Recorded data >>
═══

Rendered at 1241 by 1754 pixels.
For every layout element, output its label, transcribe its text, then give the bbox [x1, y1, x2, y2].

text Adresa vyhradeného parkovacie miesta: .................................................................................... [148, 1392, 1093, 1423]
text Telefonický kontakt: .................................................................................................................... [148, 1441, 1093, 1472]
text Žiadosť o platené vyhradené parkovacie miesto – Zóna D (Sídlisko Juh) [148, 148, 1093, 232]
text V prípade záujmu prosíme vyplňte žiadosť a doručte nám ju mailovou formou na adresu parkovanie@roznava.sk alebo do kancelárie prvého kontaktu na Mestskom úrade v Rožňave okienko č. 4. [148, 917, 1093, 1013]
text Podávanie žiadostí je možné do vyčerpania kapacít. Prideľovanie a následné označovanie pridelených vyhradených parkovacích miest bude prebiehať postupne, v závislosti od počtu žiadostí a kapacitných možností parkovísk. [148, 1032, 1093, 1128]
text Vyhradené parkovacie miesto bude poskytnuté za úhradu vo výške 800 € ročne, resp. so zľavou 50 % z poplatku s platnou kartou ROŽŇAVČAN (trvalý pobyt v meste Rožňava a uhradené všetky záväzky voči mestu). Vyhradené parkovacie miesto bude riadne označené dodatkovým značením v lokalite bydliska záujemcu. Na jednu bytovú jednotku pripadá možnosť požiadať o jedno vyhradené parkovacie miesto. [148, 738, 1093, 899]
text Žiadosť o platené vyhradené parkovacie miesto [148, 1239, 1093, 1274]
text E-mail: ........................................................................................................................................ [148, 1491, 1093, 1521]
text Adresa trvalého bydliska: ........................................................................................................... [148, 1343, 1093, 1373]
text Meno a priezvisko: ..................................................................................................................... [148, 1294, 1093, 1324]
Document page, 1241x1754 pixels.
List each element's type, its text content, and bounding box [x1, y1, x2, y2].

═══

Exercise description >>
Can you return the data unchanged from its first line through the line containing "1441, 1093, 1472]", with both of those lines included?

Exercise result >>
Rendered at 1241 by 1754 pixels.
For every layout element, output its label, transcribe its text, then give the bbox [x1, y1, x2, y2].

text Adresa vyhradeného parkovacie miesta: .................................................................................... [148, 1392, 1093, 1423]
text Telefonický kontakt: .................................................................................................................... [148, 1441, 1093, 1472]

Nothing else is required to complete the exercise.